Und auch diese Frage kommt auf den designierten Präsidenten zu: Soll Trump auf dem Rechtsweg zur Rechenschaft gezogen werden? Wenn ja, wie? Sollen Ermittlungen zu seinen Geschäftspraktiken vor und während der Zeit im Weißen Haus anlaufen? Trumps Anwalt Michael Cohen war 2018 wegen Steuerbetrugs im Zusammenhang mit Schweigegeld zu drei Jahren Haft verurteilt worden. Laut Staatsanwaltschaft handelte er „in Koordination mit und auf Anweisung von Individual 1“ – dem Präsidenten.
Obamas Schatten
Biden hält anscheinend nicht viel von Ermittlungen. Es wäre „sehr ungewöhnlich und vermutlich ... nicht sehr gut für die Demokratie“, über strafrechtliche Verfolgungen ehemaliger Präsidenten zu sprechen, hat Biden im August bei einem Interview gesagt. Eliten kommen in den USA gewöhnlich davon. Barack Obama hat sich nicht mit der Folter unter der Regierung von George W. Bush befassen wollen: Er wollte nach vorn blicken. Der Ex-Präsident hat – inmitten der Debatte um die Zukunft – seine Autobiografie A Promised Land vorgelegt (Lesen Sie Seite 28) und war mit Exklusivinterviews auf Promotour zwischen Markus Lanz und Oprah Winfrey. Es tat der bildungsbürgerlichen Seele gut, Sätze zu lesen mit mehr Gewicht als bei Trumps Meetings üblich.

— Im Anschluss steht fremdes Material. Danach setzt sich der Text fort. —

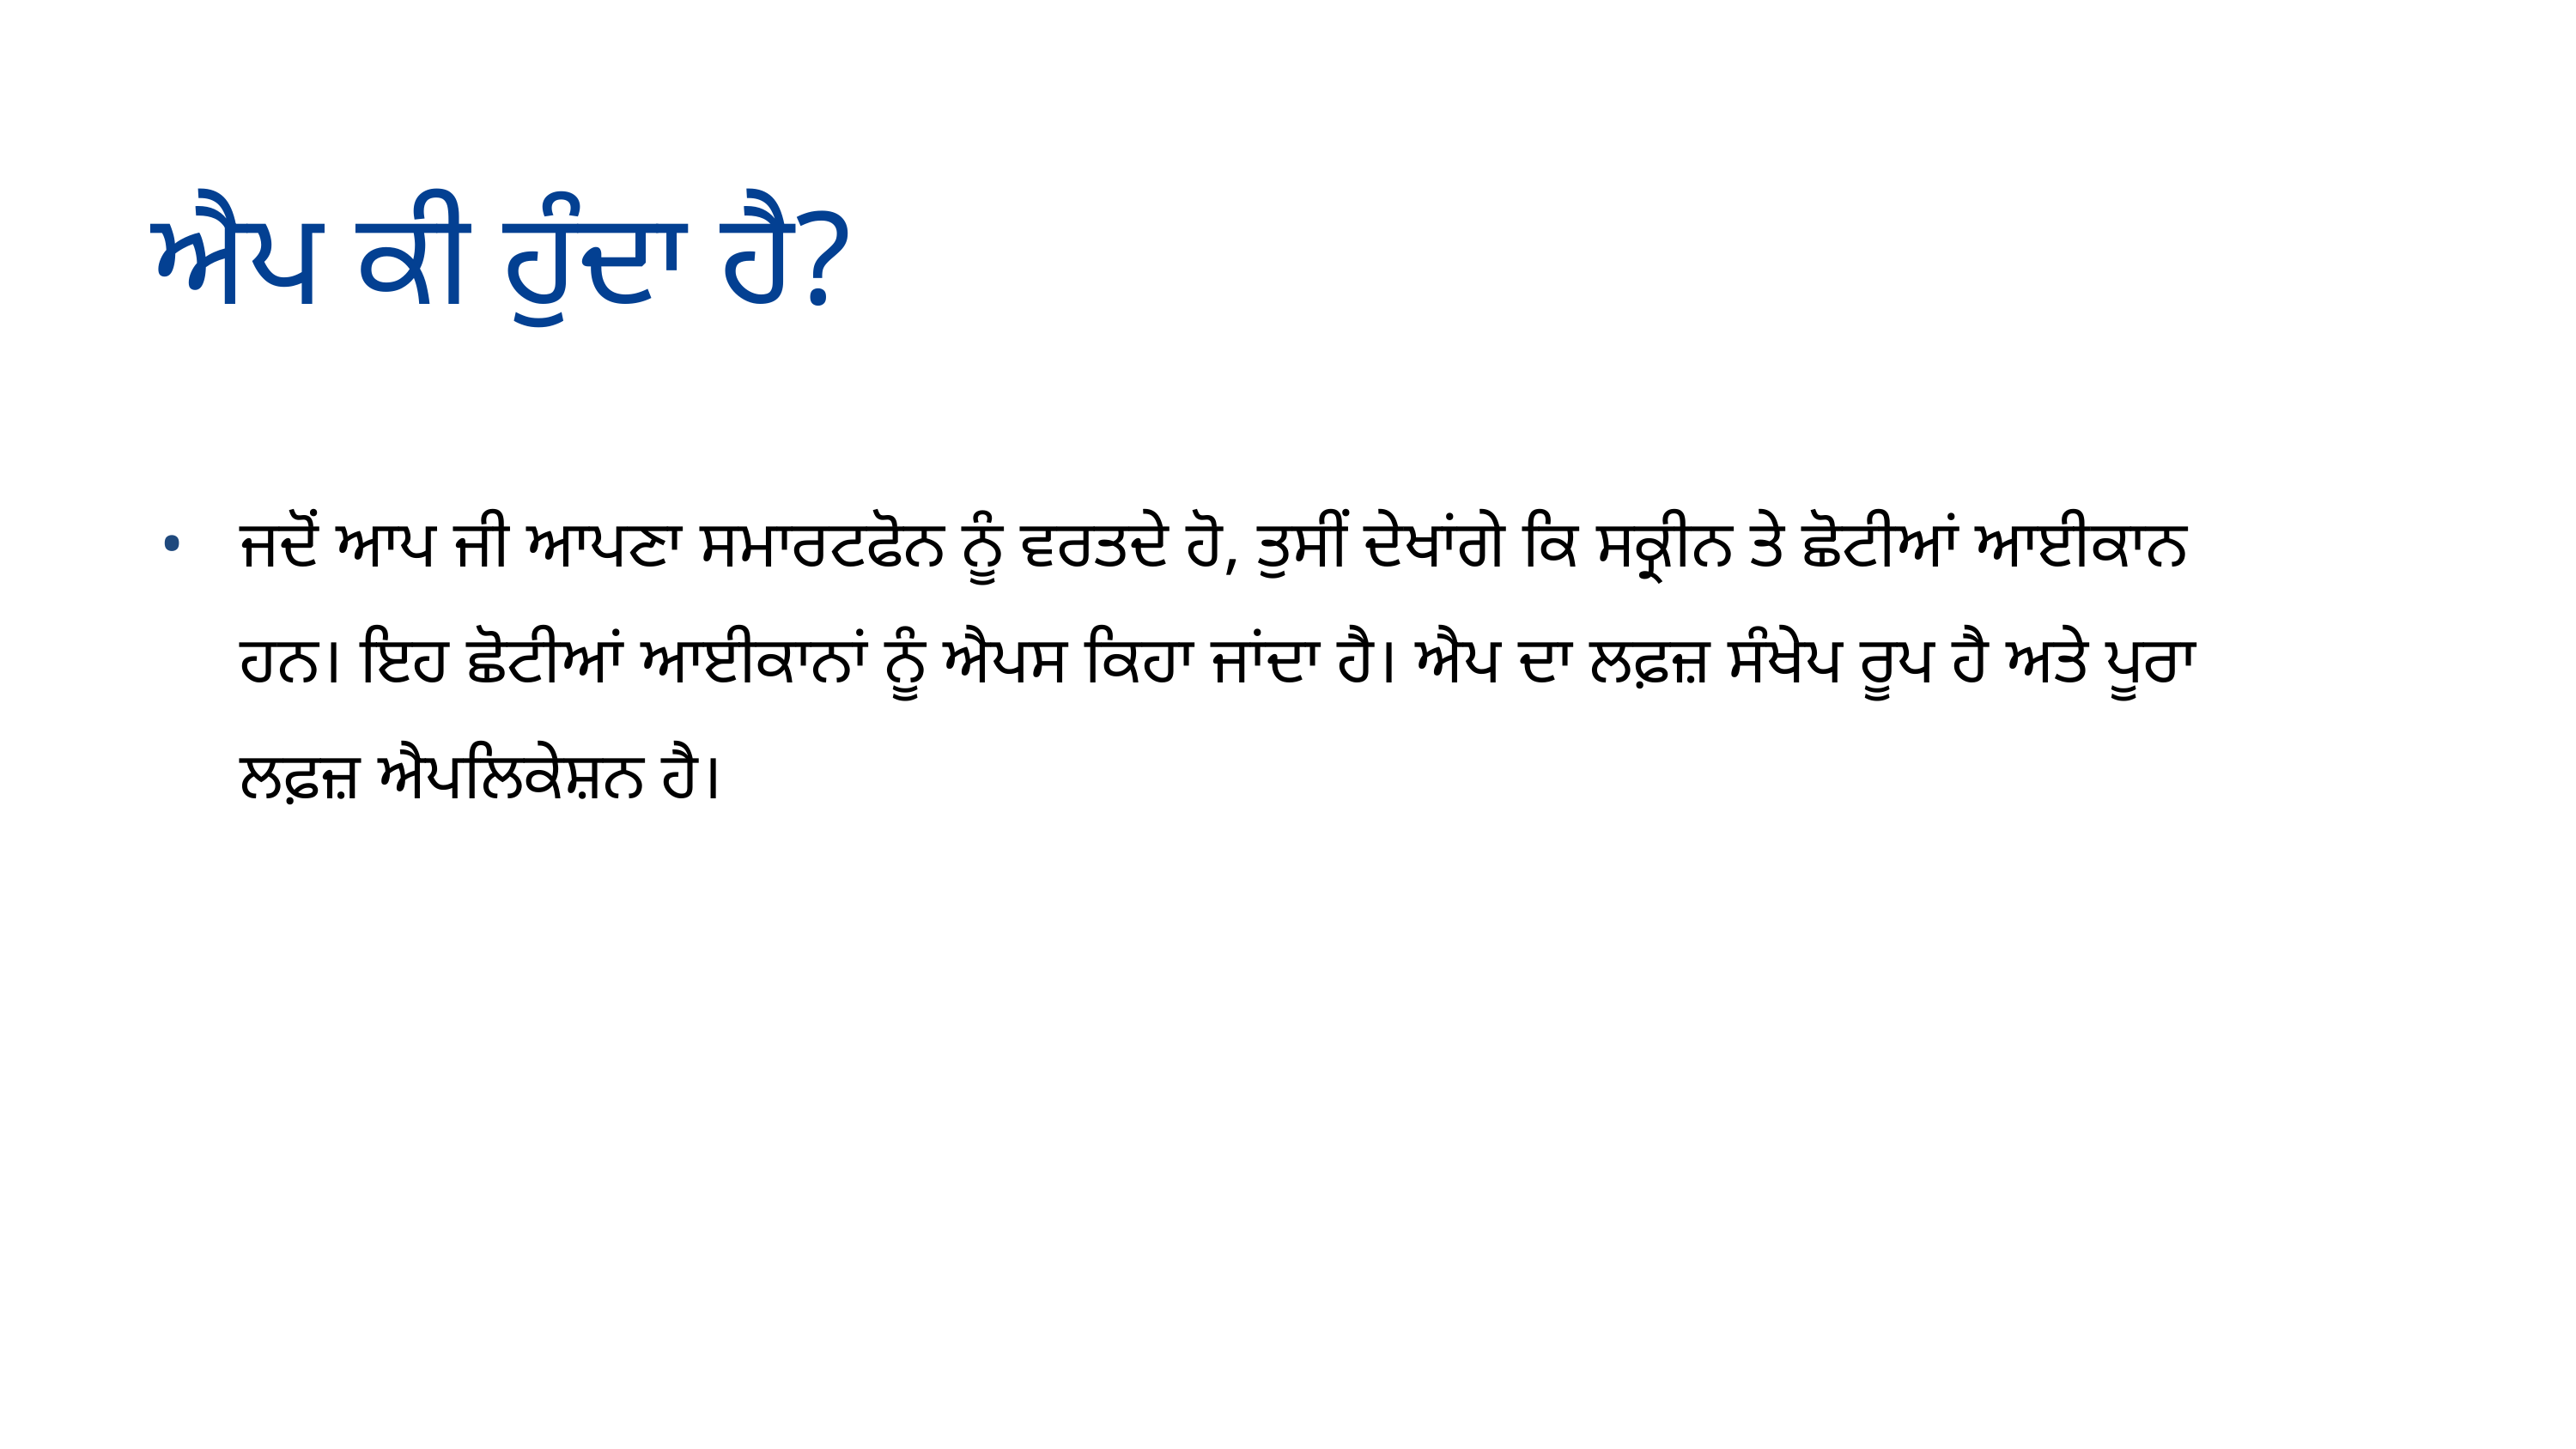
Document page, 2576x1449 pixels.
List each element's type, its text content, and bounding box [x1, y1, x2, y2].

text_box ਐਪ ਕੀ ਹੁੰਦਾ ਹੈ? [151, 160, 1417, 290]
text_box ਜਦੋਂ ਆਪ ਜੀ ਆਪਣਾ ਸਮਾਰਟਫੋਨ ਨੂੰ ਵਰਤਦੇ ਹੋ, ਤੁਸੀਂ ਦੇਖਾਂਗੇ ਕਿ ਸਕ੍ਰੀਨ ਤੇ ਛੋਟੀਆਂ ਆਈਕਾਨ ਹਨ। ਇਹ ਛੋਟੀਆਂ ਆਈਕਾਨਾਂ ਨੂੰ ਐਪਸ ਕਿਹਾ ਜਾਂਦਾ ਹੈ। ਐਪ ਦਾ ਲਫ਼ਜ਼ ਸੰਖੇਪ ਰੂਪ ਹੈ ਅਤੇ ਪੂਰਾ ਲਫ਼ਜ਼ ਐਪਲਿਕੇਸ਼ਨ ਹੈ। [151, 464, 2295, 1288]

Obama wirft einen Schatten auf Biden. Er glaubt an das gelobte Land, die Besonderheit der USA, der man noch nicht gerecht werde. Seine Politik stand für Realismus in den Farben der USA. Er hat dies im Gespräch mit dem Magazin The Atlantic erläutert. Bei Kompromissen habe er seine Mitarbeiter gefragt: Wir kriegen nicht alles, aber ist das hier besser? Und wenn ja, dann sei das Bessere gut. „Besser“ sei nicht grundsätzlich schlecht. Donald Trump heizt Verwirrung an und klammert sich ans Amt mit Lügen. Es geht ihm um die Marke Trump, die Delegitimierung von Biden und die Festigung einer trumpistisch-rechten Bewegung. Abgeordnete, Senatoren und Millionen Trump-Wähler, die nicht an Bidens Sieg „glauben“ wollen, haben kein Interesse an Kompromissen. Sich nur auf „Besseres“ zu verlassen, genügt da wohl nicht.